:: Required work ::
Copy out the part of the items below that opens with the line containing "pose: elev=58.0 azim=68.4" and closes with the line containing "Dot at: (210, 290)", with both of those lines included. Leave the pictures out of your copy.

:: Record extracts ::
########################################

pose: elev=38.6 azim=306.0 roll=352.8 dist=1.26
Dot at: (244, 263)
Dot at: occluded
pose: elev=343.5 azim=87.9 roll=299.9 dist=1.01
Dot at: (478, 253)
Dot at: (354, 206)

########################################

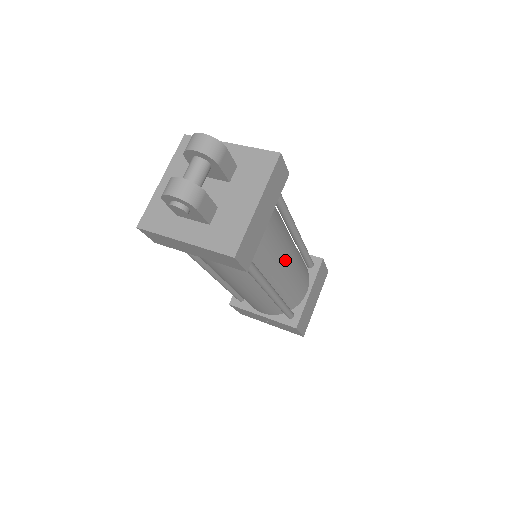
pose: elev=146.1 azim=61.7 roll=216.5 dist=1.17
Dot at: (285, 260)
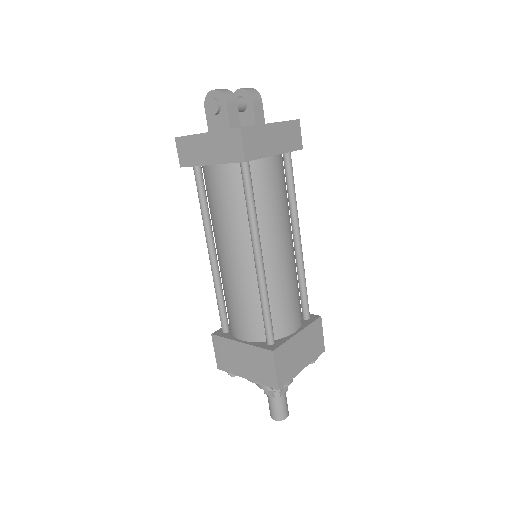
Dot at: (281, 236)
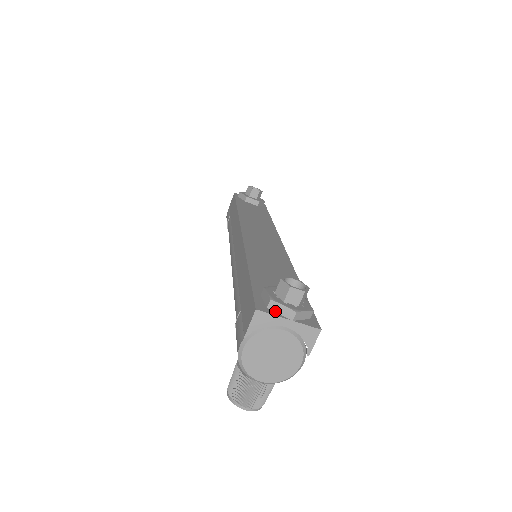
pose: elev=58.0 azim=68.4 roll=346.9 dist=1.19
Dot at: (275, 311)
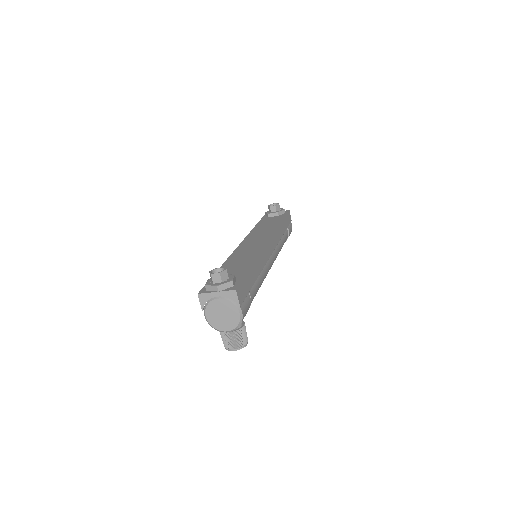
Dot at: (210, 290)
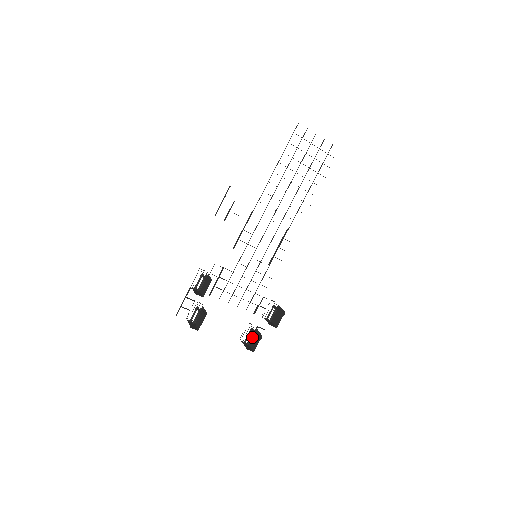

########################################

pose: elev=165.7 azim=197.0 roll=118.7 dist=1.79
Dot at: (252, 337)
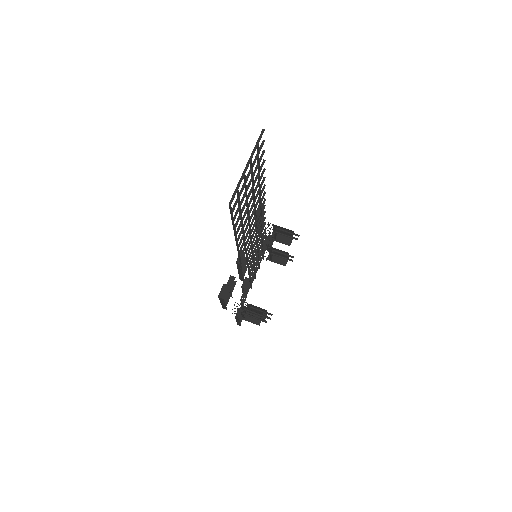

########################################

:: Correct response ::
pose: elev=58.0 azim=68.4 roll=346.9 dist=1.19
Dot at: (275, 311)
Dot at: (210, 290)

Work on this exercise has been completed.